## Excerpt to read
◆ ◆ ◆
Afghan President Hamid Karzai said Wednesday that terrorist havens outside Afghanistan "must be destroyed" in order to halt what he called a "murderous campaign" against the Afghan people waged by infiltrators from abroad.
What Mr. Krazai is saying in not so clear words is that we are fighting an asynchronous war in Afghanistan (and also in Iraq), and he’s losing it.
“In his address to the U.N. General Assembly, Karzai did not specify who was to blame for the recent spate of attacks that have targeted schools, clinics, aid workers and international peacekeepers. But he noted that most of the attacks took place in southern Afghanistan — where it borders with Pakistan's tribal areas. "Terrorism does not emanate from within Afghanistan; Afghanistan is its worst victim," Karzai said. "Military action in Afghanistan alone, therefore, will not deliver our shared goal of eliminating terrorism.
We’re making the same mistakes we made in Vietnam and allowing the enemy to have sanctuaries that we are not allowed to touch. In September of this year, Bush said he uses lessons from Vietnam War in his leadership of Iraq war. "I remember the tactical decisions being made out of the White House during that period of time," Bush told conservative columnists. "I thought it was a mistake then and I think it's a mistake now." Whatever lessons he learned, they were the wrong lessons.
But Krazai finally gets it.
◆ ◆ ◆
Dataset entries
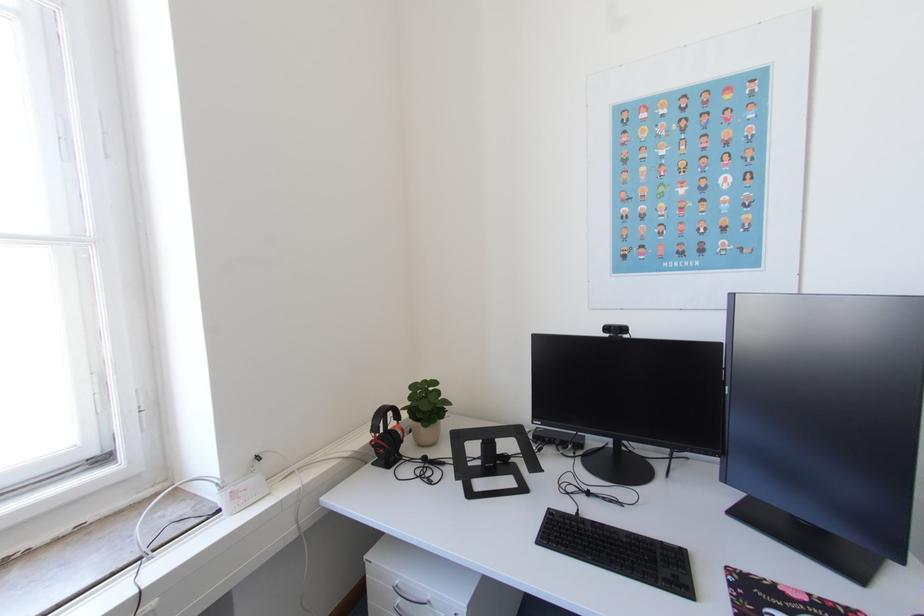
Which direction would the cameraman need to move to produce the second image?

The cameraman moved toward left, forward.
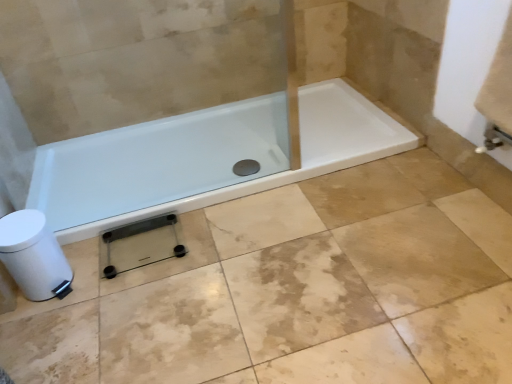
This screenshot has height=384, width=512. In order to click on free space in front of transparent glass scale at center in this screenshot , I will do `click(136, 304)`.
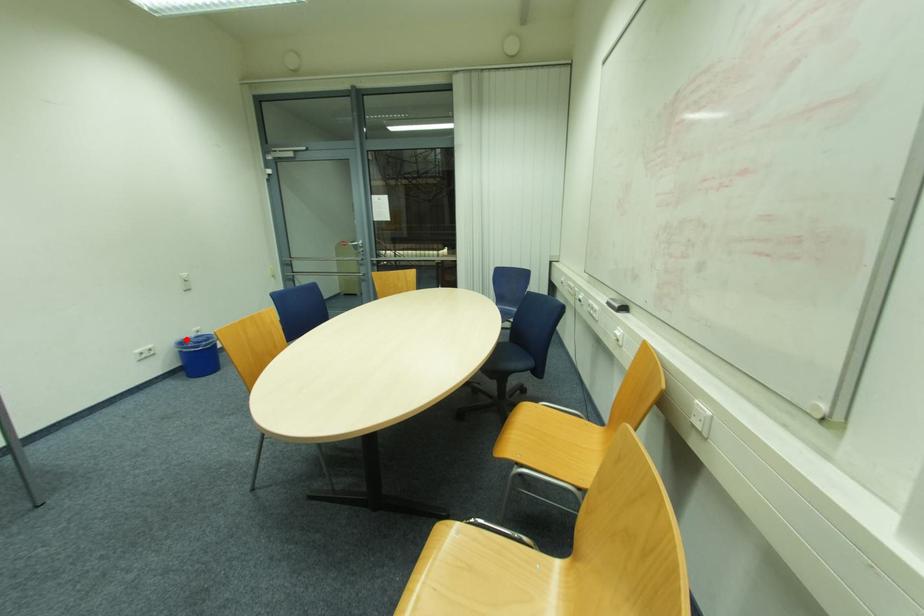
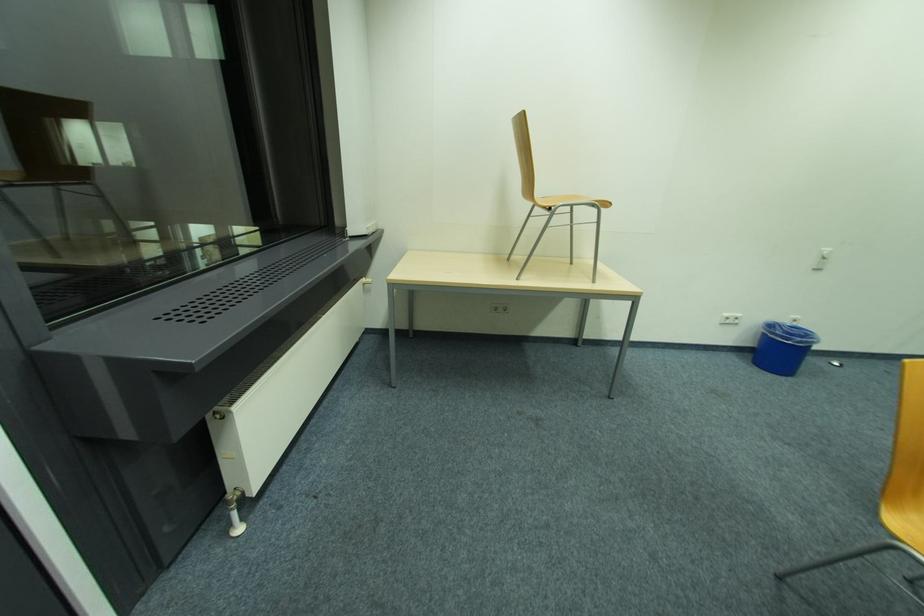
Where in the second image is the point corresponding to the highlighted location from the first image?

(779, 323)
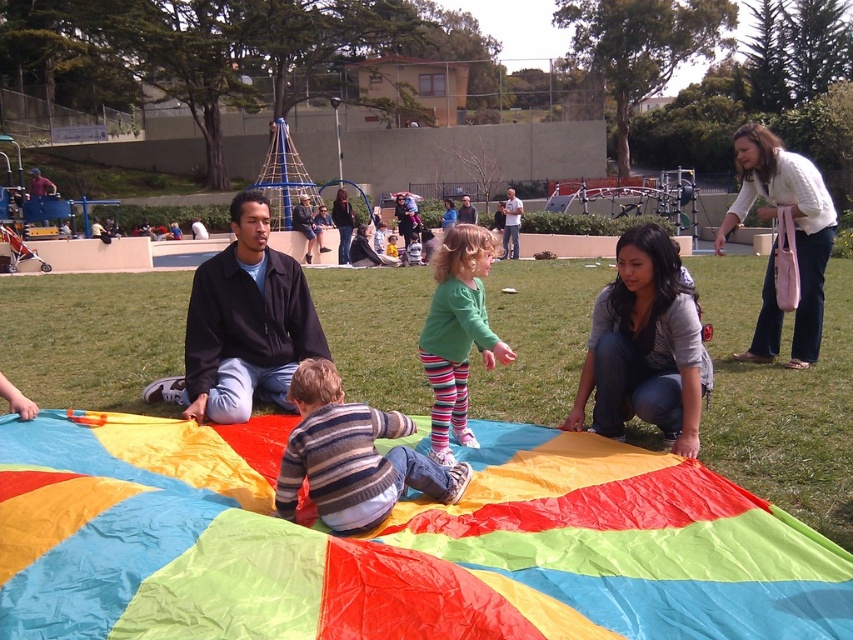
You are a photographer positioned at the edge of the grassy field. You want to take a photo of the green fabric parachute at center without the white sweater at upper right appearing in the foreground. Is this possible given their positions?

The white sweater at upper right is further to the viewer than the green fabric parachute at center, so it will appear in the foreground. To avoid capturing the white sweater at upper right in the photo, you would need to adjust your position or angle to ensure it is not blocking the view of the green fabric parachute at center.

You are an observer at the park and notice two items in the scene. The first is the white sweater at upper right and the second is the green fabric parachute at center. Which item is larger in size?

The white sweater at upper right is bigger than the green fabric parachute at center.

What object is located at the coordinate point [643,346] in the scene?

The point [643,346] is located on the gray cotton shirt at center.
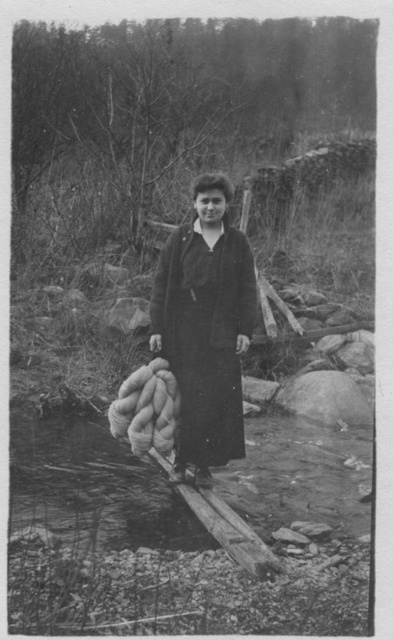
Who is more forward, (205, 540) or (192, 221)?

Point (205, 540) is in front.

Does smooth stone stream at center have a larger size compared to dark wool coat at center?

Correct, smooth stone stream at center is larger in size than dark wool coat at center.

Find the location of `smooth stone stream at center`. smooth stone stream at center is located at coordinates (93, 488).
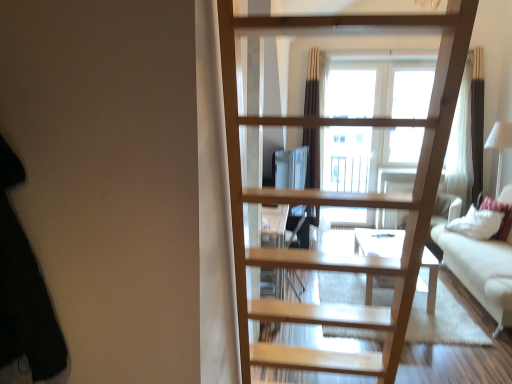
Image resolution: width=512 pixels, height=384 pixels. What do you see at coordinates (481, 270) in the screenshot?
I see `white fabric couch at right` at bounding box center [481, 270].

Find the location of `black fabric at left`. black fabric at left is located at coordinates (24, 289).

Identify the location of natural wood ladder at center. The image size is (512, 384). 342,201.

The width and height of the screenshot is (512, 384). Find the location of `white fabric couch at right`. white fabric couch at right is located at coordinates (481, 270).

From a real-world perspective, is white soft pillow at right physically located above or below natural wood ladder at center?

From a real-world perspective, white soft pillow at right is physically below natural wood ladder at center.

From their relative heights in the image, would you say white soft pillow at right is taller or shorter than natural wood ladder at center?

Considering their sizes, white soft pillow at right has less height than natural wood ladder at center.

Which of these two, white soft pillow at right or natural wood ladder at center, is thinner?

white soft pillow at right.

Who is shorter, white fabric couch at right or black fabric at left?

Standing shorter between the two is white fabric couch at right.

Does white fabric couch at right appear on the left side of black fabric at left?

In fact, white fabric couch at right is to the right of black fabric at left.

Is white fabric couch at right directly adjacent to black fabric at left?

No, white fabric couch at right is not beside black fabric at left.

What's the angular difference between white fabric couch at right and black fabric at left's facing directions?

The facing directions of white fabric couch at right and black fabric at left are 90.7 degrees apart.

Looking at the image, does white fabric couch at right seem bigger or smaller compared to white soft pillow at right?

Clearly, white fabric couch at right is larger in size than white soft pillow at right.

From the image's perspective, is white fabric couch at right under white soft pillow at right?

Yes, from the image's perspective, white fabric couch at right is below white soft pillow at right.

Does white fabric couch at right touch white soft pillow at right?

No, white fabric couch at right is not beside white soft pillow at right.

Between white fabric couch at right and white soft pillow at right, which one has smaller width?

white soft pillow at right.

From a real-world perspective, is white fabric couch at right positioned above or below natural wood ladder at center?

In terms of real-world spatial position, white fabric couch at right is below natural wood ladder at center.

From their relative heights in the image, would you say white fabric couch at right is taller or shorter than natural wood ladder at center?

white fabric couch at right is shorter than natural wood ladder at center.

Which is more distant, (505, 279) or (233, 101)?

The point (505, 279) is farther from the camera.

Is black fabric at left in front of or behind white fabric couch at right in the image?

black fabric at left is positioned closer to the viewer than white fabric couch at right.

From the image's perspective, is black fabric at left above white fabric couch at right?

Yes, from the image's perspective, black fabric at left is above white fabric couch at right.

Where is `dark above the white fabric couch at right (from a real-world perspective)`? This screenshot has width=512, height=384. dark above the white fabric couch at right (from a real-world perspective) is located at coordinates (24, 289).

Is black fabric at left aimed at white fabric couch at right?

No, black fabric at left is not facing towards white fabric couch at right.

Considering their positions, is black fabric at left located in front of or behind natural wood ladder at center?

black fabric at left is positioned closer to the viewer than natural wood ladder at center.

In the scene shown: Does black fabric at left turn towards natural wood ladder at center?

No, black fabric at left is not aimed at natural wood ladder at center.

The height and width of the screenshot is (384, 512). Find the location of `ladder on the right of black fabric at left`. ladder on the right of black fabric at left is located at coordinates (342, 201).

Would you say black fabric at left is to the left or to the right of natural wood ladder at center in the picture?

black fabric at left is to the left of natural wood ladder at center.

From the image's perspective, is white soft pillow at right positioned above or below black fabric at left?

Clearly, from the image's perspective, white soft pillow at right is below black fabric at left.

Can you confirm if white soft pillow at right is positioned to the right of black fabric at left?

Indeed, white soft pillow at right is positioned on the right side of black fabric at left.

From a real-world perspective, is white soft pillow at right physically located above or below black fabric at left?

In terms of real-world spatial position, white soft pillow at right is below black fabric at left.

Locate an element on the screen. The width and height of the screenshot is (512, 384). ladder above the white soft pillow at right (from the image's perspective) is located at coordinates (342, 201).

Identify the location of studio couch below the black fabric at left (from a real-world perspective). The height and width of the screenshot is (384, 512). (481, 270).

Estimate the real-world distances between objects in this image. Which object is closer to natural wood ladder at center, black fabric at left or white soft pillow at right?

black fabric at left is closer to natural wood ladder at center.

When comparing their distances from natural wood ladder at center, does white soft pillow at right or white fabric couch at right seem further?

white soft pillow at right is positioned further to the anchor natural wood ladder at center.

Looking at the image, which one is located further to black fabric at left, white fabric couch at right or natural wood ladder at center?

white fabric couch at right.

From the image, which object appears to be farther from black fabric at left, natural wood ladder at center or white fabric couch at right?

white fabric couch at right is further to black fabric at left.

Considering their positions, is white fabric couch at right positioned closer to natural wood ladder at center than black fabric at left?

black fabric at left lies closer to natural wood ladder at center than the other object.

From the image, which object appears to be nearer to white soft pillow at right, white fabric couch at right or natural wood ladder at center?

white fabric couch at right is closer to white soft pillow at right.

Based on their spatial positions, is white soft pillow at right or black fabric at left further from white fabric couch at right?

The object further to white fabric couch at right is black fabric at left.

Considering their positions, is natural wood ladder at center positioned further to white fabric couch at right than white soft pillow at right?

natural wood ladder at center lies further to white fabric couch at right than the other object.

Where is `ladder located between black fabric at left and white soft pillow at right in the depth direction`? ladder located between black fabric at left and white soft pillow at right in the depth direction is located at coordinates (342, 201).

Locate an element on the screen. The width and height of the screenshot is (512, 384). ladder between black fabric at left and white fabric couch at right is located at coordinates (342, 201).

Locate an element on the screen. studio couch between black fabric at left and white soft pillow at right is located at coordinates (481, 270).

At what (x,y) coordinates should I click in order to perform the action: click on studio couch positioned between natural wood ladder at center and white soft pillow at right from near to far. Please return your answer as a coordinate pair (x, y). The image size is (512, 384). Looking at the image, I should click on (481, 270).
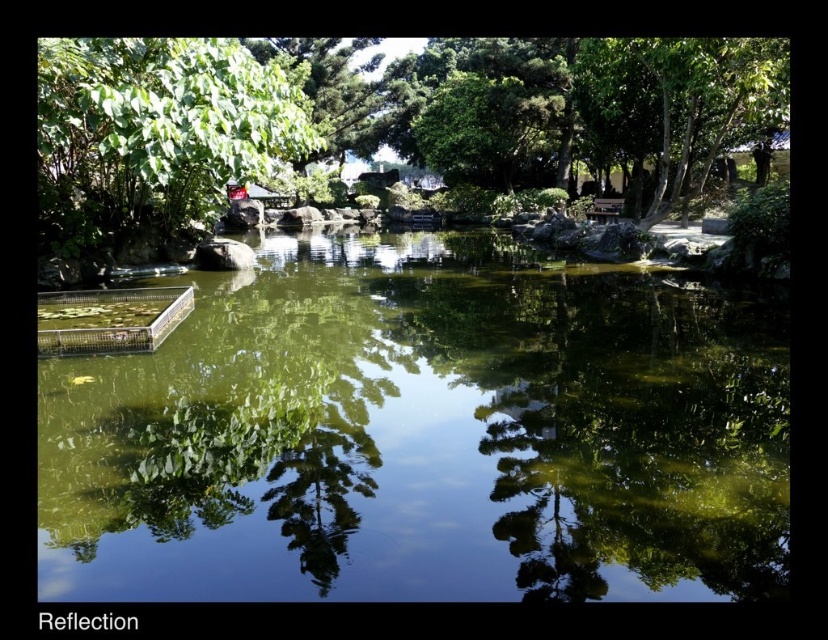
◆ ◆ ◆
## Problem 1
Rewrite the paragraph of the Karzai post that begins "We're making the same mistakes" as a short list, keeping its main facts.
## Problem 2
Output the passage of the Karzai post from "Afghan President Hamid" up to and including "he’s losing it.".
These records have nothing to do with the text.

## Expected answer 1
- We are repeating a Vietnam mistake by letting the enemy keep sanctuaries we are not allowed to touch.
- In September, Bush told conservative columnists that he uses lessons from the Vietnam War in leading the Iraq war.
- He said tactical decisions made out of the White House in that period were a mistake then and are a mistake now.
- Whatever lessons he learned were the wrong ones.

## Expected answer 2
Afghan President Hamid Karzai said Wednesday that terrorist havens outside Afghanistan "must be destroyed" in order to halt what he called a "murderous campaign" against the Afghan people waged by infiltrators from abroad.
What Mr. Krazai is saying in not so clear words is that we are fighting an asynchronous war in Afghanistan (and also in Iraq), and he’s losing it.